(TASK DETAILS):
Work through the entries below and show every line in which "прострел" is found.

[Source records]
* * * * *
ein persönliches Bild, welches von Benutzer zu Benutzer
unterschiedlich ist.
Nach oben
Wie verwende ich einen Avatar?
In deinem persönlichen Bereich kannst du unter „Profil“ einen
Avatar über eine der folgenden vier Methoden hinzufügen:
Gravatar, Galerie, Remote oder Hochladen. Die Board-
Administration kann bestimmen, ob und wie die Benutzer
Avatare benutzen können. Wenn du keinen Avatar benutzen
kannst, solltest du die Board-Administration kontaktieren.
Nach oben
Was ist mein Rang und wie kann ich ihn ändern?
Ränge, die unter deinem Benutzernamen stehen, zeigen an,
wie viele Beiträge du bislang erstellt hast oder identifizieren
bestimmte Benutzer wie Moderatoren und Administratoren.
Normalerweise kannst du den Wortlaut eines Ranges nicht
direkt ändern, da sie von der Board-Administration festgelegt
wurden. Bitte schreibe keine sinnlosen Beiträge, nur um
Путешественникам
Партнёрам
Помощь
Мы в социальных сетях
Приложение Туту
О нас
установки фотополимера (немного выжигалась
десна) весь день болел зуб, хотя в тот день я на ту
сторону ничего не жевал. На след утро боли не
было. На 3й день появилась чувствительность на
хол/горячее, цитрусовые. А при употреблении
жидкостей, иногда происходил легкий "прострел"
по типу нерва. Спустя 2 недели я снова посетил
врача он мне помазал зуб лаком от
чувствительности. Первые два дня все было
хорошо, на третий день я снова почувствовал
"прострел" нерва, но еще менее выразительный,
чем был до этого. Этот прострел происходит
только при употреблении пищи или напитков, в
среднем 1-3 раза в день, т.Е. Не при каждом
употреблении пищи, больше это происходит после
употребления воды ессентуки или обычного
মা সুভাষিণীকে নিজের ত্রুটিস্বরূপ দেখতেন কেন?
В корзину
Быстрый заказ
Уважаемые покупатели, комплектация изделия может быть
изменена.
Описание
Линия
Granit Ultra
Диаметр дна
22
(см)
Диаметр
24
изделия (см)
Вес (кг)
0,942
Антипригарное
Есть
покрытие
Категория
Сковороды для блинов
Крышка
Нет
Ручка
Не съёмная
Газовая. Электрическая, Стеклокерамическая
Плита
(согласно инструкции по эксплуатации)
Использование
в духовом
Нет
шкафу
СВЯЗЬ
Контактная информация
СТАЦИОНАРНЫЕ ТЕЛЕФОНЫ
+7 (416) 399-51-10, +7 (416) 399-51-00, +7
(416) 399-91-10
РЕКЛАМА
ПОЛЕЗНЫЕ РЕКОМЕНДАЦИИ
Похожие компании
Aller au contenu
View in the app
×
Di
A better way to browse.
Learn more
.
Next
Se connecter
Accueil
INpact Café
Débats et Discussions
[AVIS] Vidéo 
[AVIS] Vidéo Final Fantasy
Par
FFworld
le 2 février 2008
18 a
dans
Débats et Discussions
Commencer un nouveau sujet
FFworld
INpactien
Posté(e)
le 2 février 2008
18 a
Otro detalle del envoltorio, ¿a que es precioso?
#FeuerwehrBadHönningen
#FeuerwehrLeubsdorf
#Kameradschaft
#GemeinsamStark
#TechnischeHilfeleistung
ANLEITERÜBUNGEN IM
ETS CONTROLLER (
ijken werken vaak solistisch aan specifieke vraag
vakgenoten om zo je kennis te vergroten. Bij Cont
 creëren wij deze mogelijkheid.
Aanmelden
* * * * *
(YOUR SOLUTION):
жидкостей, иногда происходил легкий "прострел"
"прострел" нерва, но еще менее выразительный,
чем был до этого. Этот прострел происходит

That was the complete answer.